# Did Bontrager Ever Sell RL Handlebars Like This?



## PoorInRichfield (Nov 30, 2013)

My guess is that Fabian Cancellara can get custom bars if he wants, but I'm wondering if Bontrager ever sold (to the public) the handlebars on his Tour de France bike? They look like RL anatomic bars with holes drilled in them for weight. I want them!!!!


----------



## cxwrench (Nov 9, 2004)

There is nothing like that available through Trek. They don't even offer an 'ergo' bend bar anymore.


----------



## PoorInRichfield (Nov 30, 2013)

I wonder why they don't offer anything with an ergo bend. I just bought some used Bontrager RL bars that do have an ergo bend to replace the bars on my Domane. The ergo bend just feels better with my relatively big hands.


----------



## PoorInRichfield (Nov 30, 2013)

Looks like Trek _did_ sell these bars at one time... look what just popped-up on eBay:

Bontrager Race Lite Handle Bars FSA Mesh Bag | eBay

View attachment 312769


Bummer that they're 42 cm instead of 44 cm... if there we wider, I'd be bidding!


----------



## zvg (Feb 26, 2007)

*Can be found here:*

https://www.ebay.com/itm/263703440667?ul_noapp=true








PoorInRichfield said:


> Looks like Trek _did_ sell these bars at one time... look what just popped-up on eBay:
> 
> Bontrager Race Lite Handle Bars FSA Mesh Bag | eBay
> 
> ...


----------



## 1500SLR (Sep 30, 2018)

Those are ergo bars, Trek did sell them at one point. Cancellara will ride with whatever Cancellara wants to ride with even if its old.


----------



## cxwrench (Nov 9, 2004)

1500SLR said:


> Those are ergo bars, Trek did sell them at one point. Cancellara will ride with whatever Cancellara wants to ride with even if its old.

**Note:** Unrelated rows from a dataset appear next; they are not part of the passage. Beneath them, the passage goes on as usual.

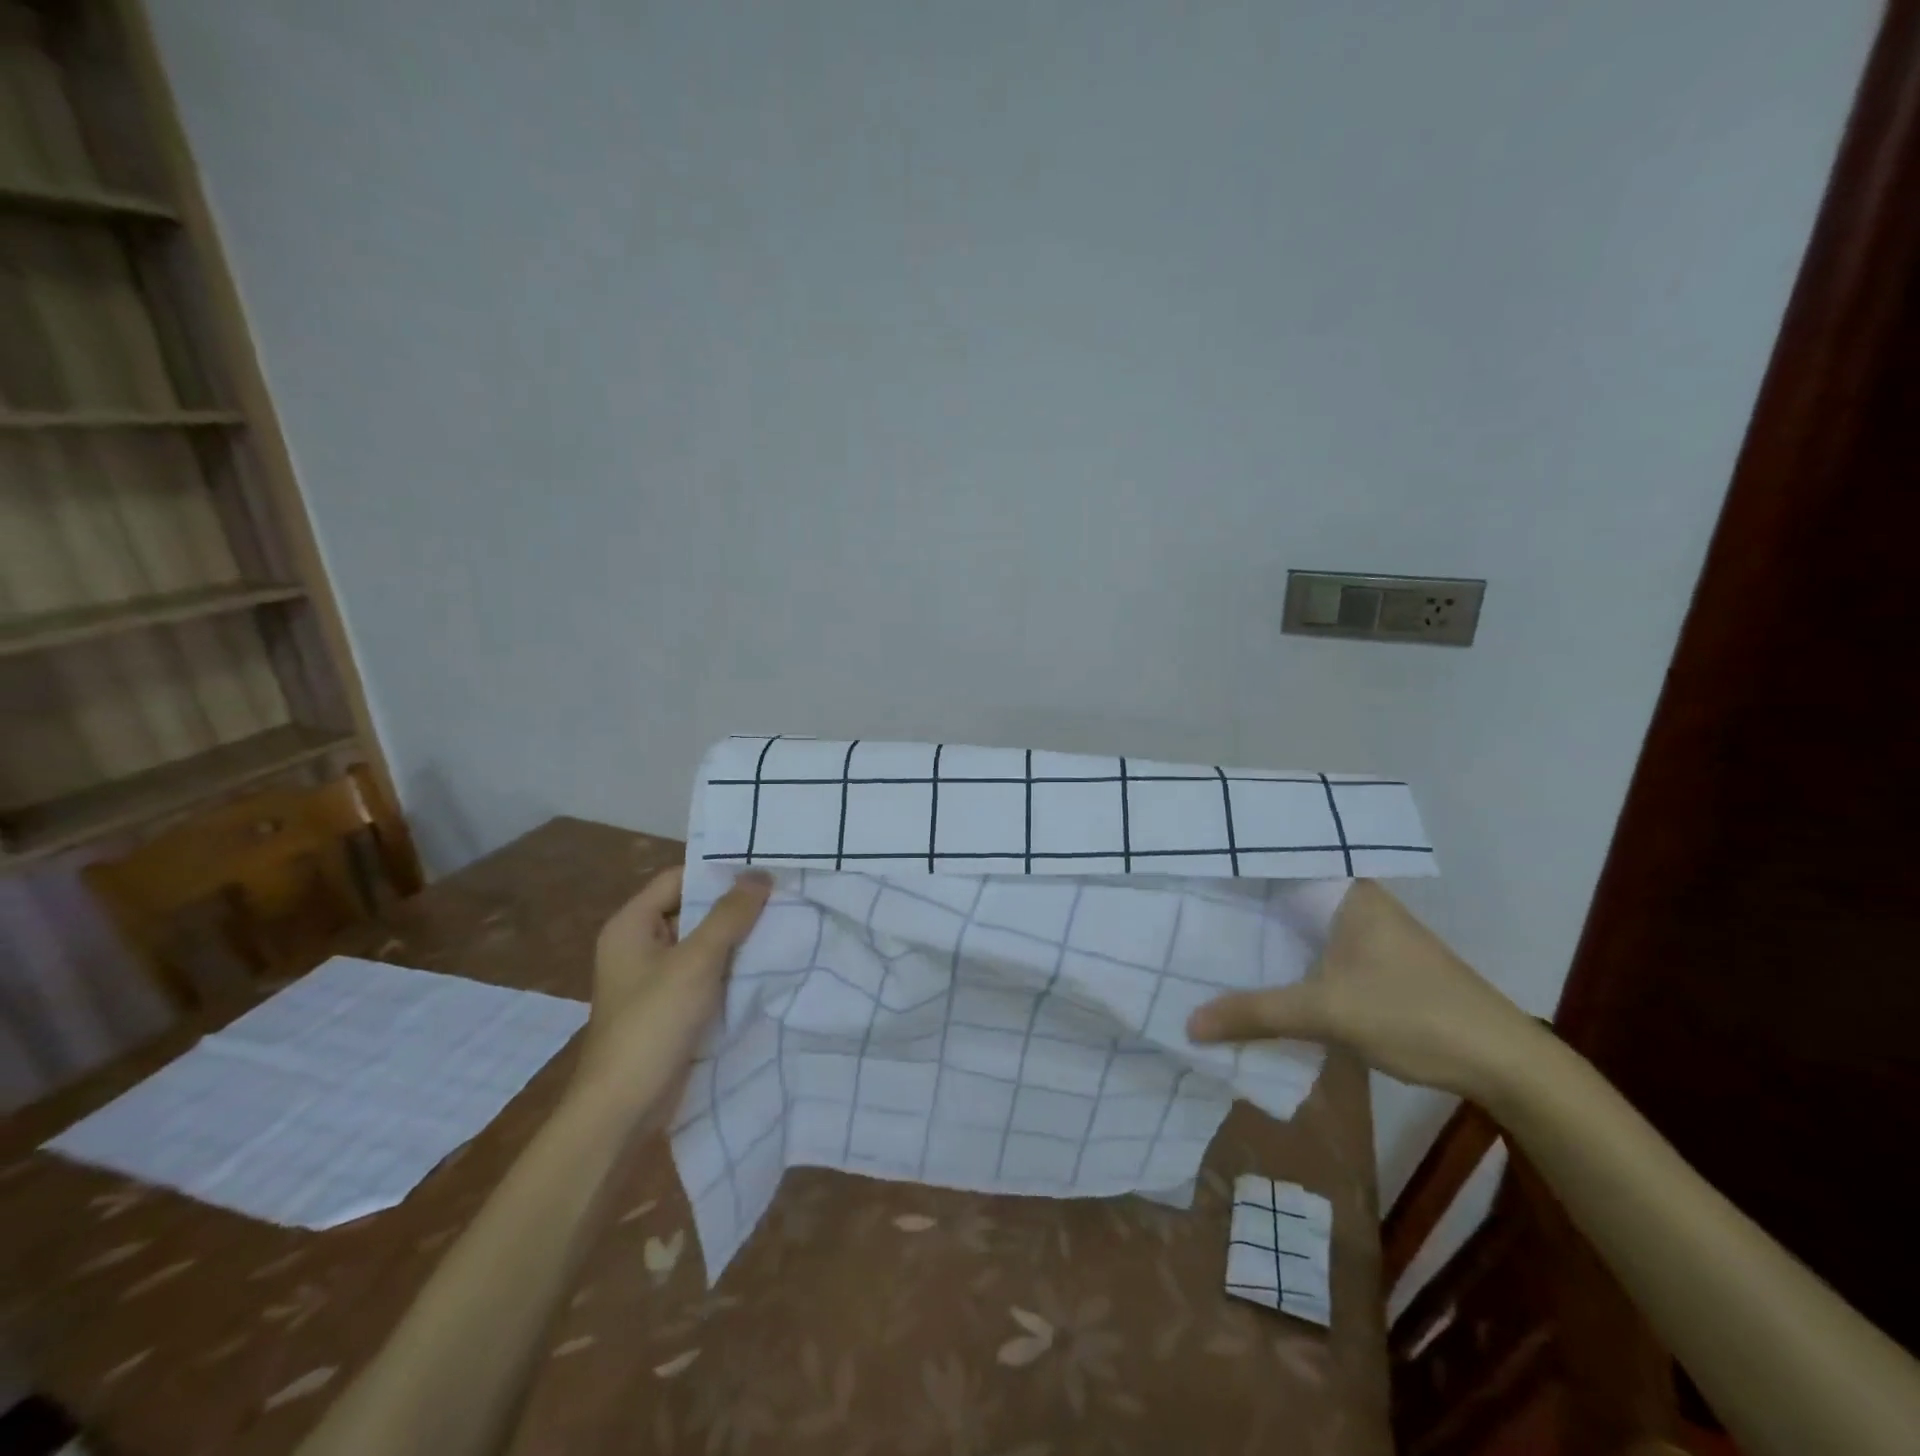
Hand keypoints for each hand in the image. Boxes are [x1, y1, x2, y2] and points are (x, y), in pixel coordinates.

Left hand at [570, 866, 771, 1114]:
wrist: (623, 1109)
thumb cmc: (653, 1024)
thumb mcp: (696, 961)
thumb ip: (729, 915)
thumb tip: (760, 874)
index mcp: (631, 925)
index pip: (679, 878)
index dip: (718, 871)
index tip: (764, 868)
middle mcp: (639, 945)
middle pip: (692, 909)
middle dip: (735, 905)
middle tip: (784, 894)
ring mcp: (654, 979)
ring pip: (702, 943)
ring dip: (737, 938)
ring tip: (785, 923)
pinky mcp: (670, 1007)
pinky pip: (705, 973)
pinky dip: (731, 967)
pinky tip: (767, 963)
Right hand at [1186, 880, 1544, 1100]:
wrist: (1505, 1064)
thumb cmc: (1413, 1015)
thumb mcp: (1325, 1014)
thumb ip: (1255, 1014)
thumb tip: (1188, 1024)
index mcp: (1347, 892)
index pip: (1277, 865)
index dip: (1233, 870)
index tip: (1188, 876)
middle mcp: (1358, 902)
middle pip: (1285, 898)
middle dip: (1241, 910)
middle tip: (1186, 913)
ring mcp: (1371, 934)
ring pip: (1302, 927)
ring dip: (1266, 940)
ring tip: (1209, 941)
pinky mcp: (1379, 964)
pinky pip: (1318, 951)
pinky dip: (1289, 960)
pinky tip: (1260, 975)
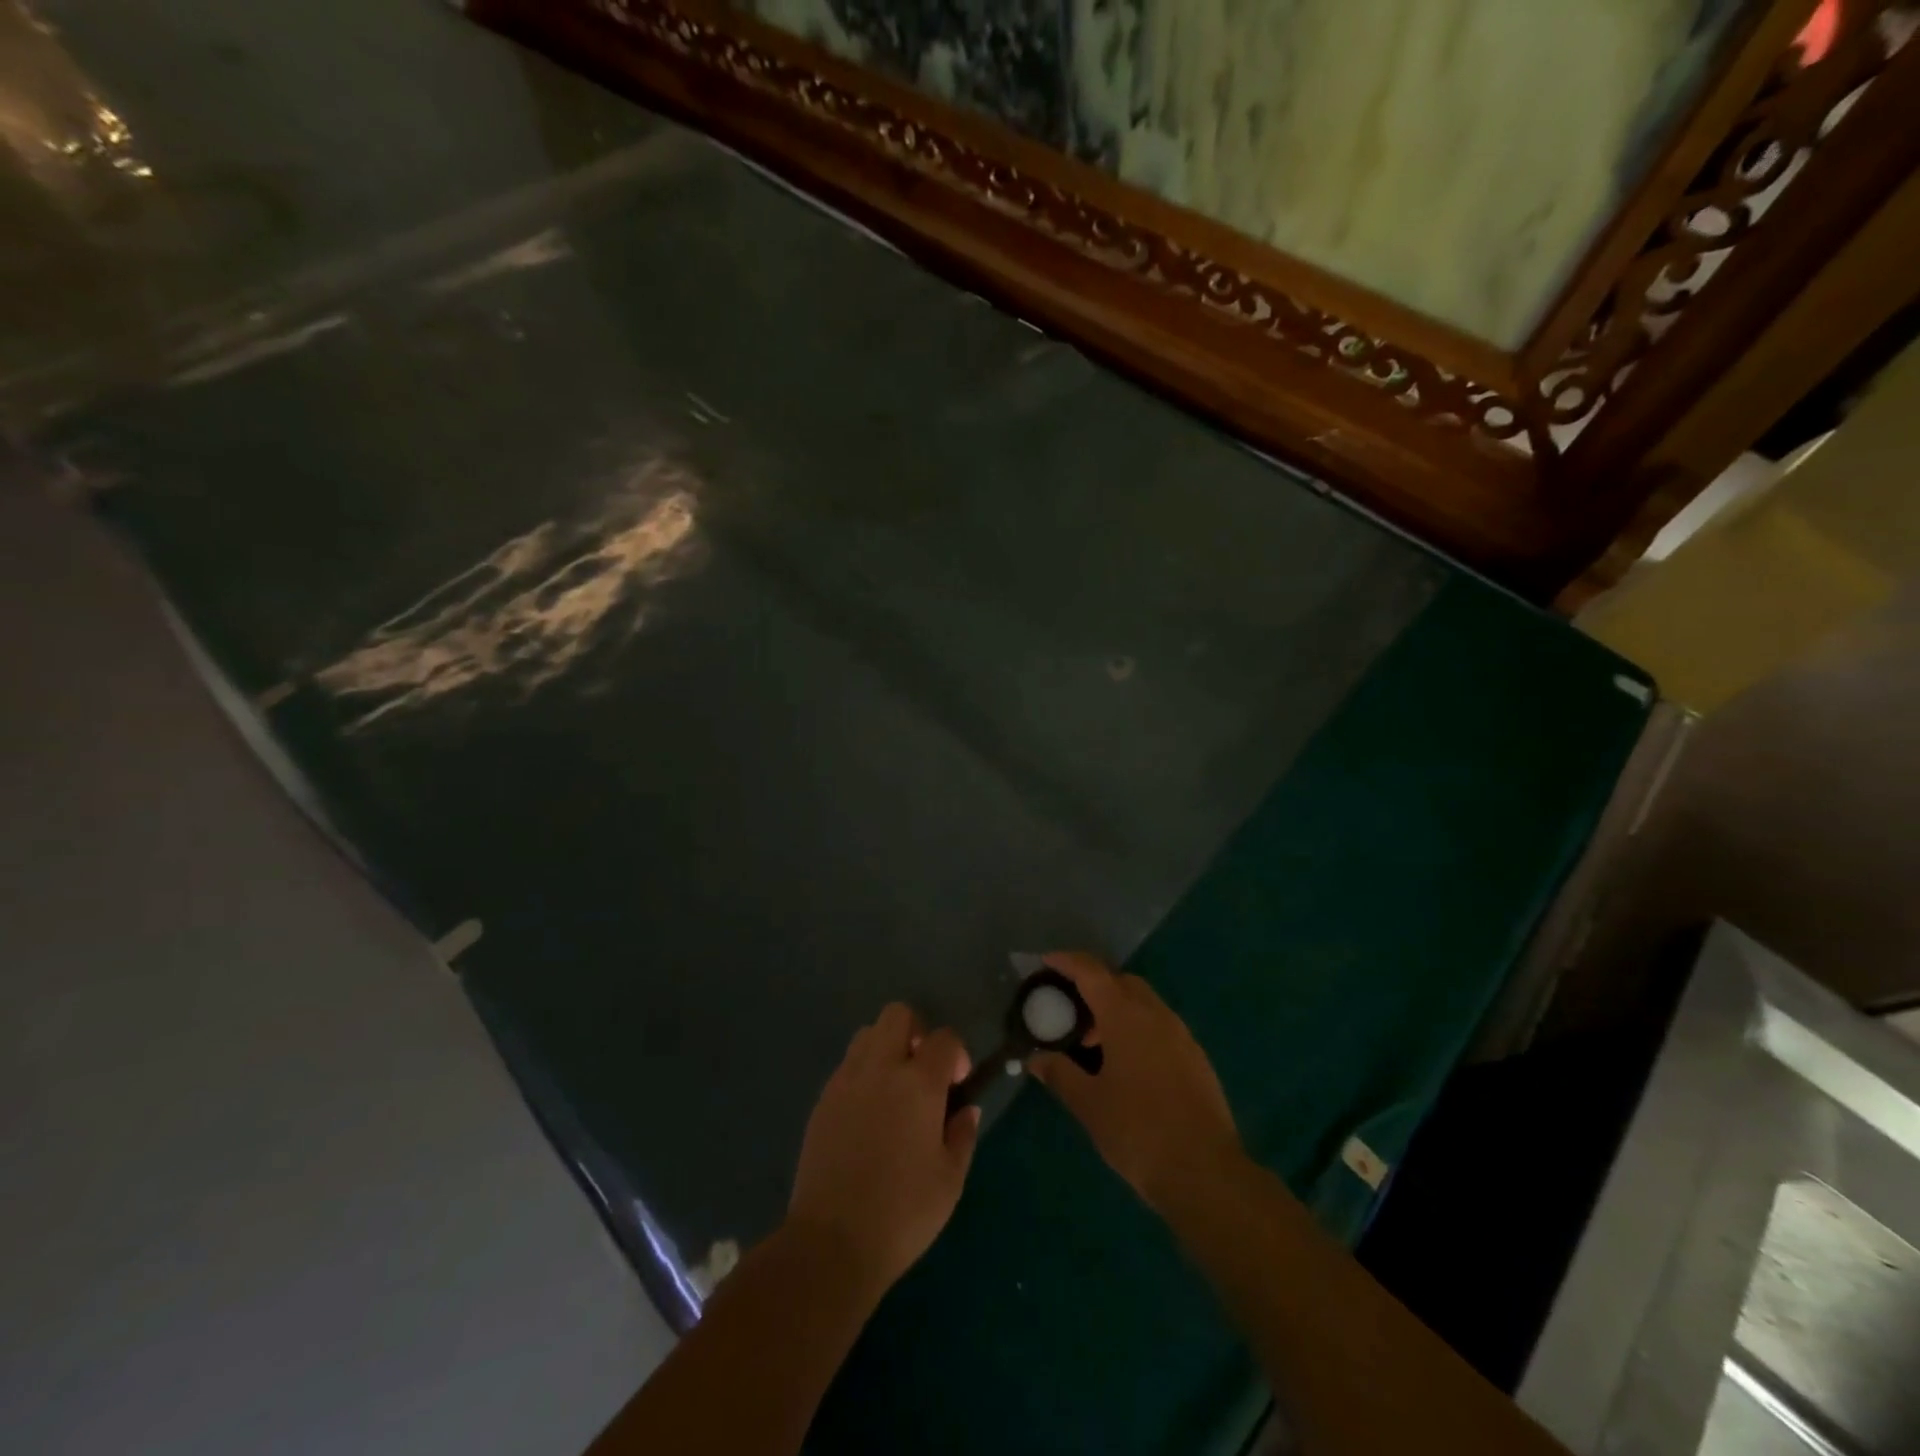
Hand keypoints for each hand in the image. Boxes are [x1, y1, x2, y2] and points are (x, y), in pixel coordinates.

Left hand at [785, 1003, 979, 1301]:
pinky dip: (864, 1073)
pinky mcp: (823, 1099)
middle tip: (924, 1072)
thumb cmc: (903, 1213)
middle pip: (898, 1015)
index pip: (943, 1038)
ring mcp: (846, 1080)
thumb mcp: (950, 1180)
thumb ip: (962, 1134)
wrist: (831, 1242)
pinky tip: (870, 1113)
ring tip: (895, 1090)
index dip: (956, 1053)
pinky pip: (847, 1065)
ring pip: (868, 1034)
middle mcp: (880, 1068)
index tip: (957, 1084)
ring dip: (887, 1048)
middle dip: (918, 1032)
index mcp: (918, 1083)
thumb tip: (966, 1108)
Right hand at [1029, 952, 1242, 1215]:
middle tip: (1069, 1007)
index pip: (1091, 972)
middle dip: (1094, 985)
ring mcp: (1181, 1035)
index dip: (1067, 962)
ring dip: (1117, 1009)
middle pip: (1121, 981)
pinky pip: (1160, 1026)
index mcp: (1125, 1015)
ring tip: (1094, 1043)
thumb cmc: (1137, 1130)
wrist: (1204, 1172)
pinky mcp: (1196, 1058)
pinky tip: (1126, 1064)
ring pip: (1144, 1003)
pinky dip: (1137, 1028)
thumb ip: (1060, 1074)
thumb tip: (1036, 1059)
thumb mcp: (1089, 1104)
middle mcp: (1156, 1014)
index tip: (1046, 962)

Yeah, that's been covered in this thread a couple times already. That bike was raced in '12 and he's of course retired at this point.


----------



## 1500SLR (Sep 30, 2018)

cxwrench said:


> Yeah, that's been covered in this thread a couple times already. That bike was raced in '12 and he's of course retired at this point.


Someone thought it would be a good idea to bump a 2year old thread. Anyway... Riders will find a way to ride with components of their choice even if it means putting a sticker over it when its a product manufacturer they're not sponsored by. Riders (even guys like LA) maintain sponsorship deals sometimes even if they have retired. In this case that's not the point...

The point which has been covered several times already is that Trek did at least used to make ergo bars. They were one of the options for my 07 1500 SLR. By now they've dropped the RL and RXL denominations altogether and have their Pro, Comp, and Elite denominations before you get to XXX Lite at the top.


----------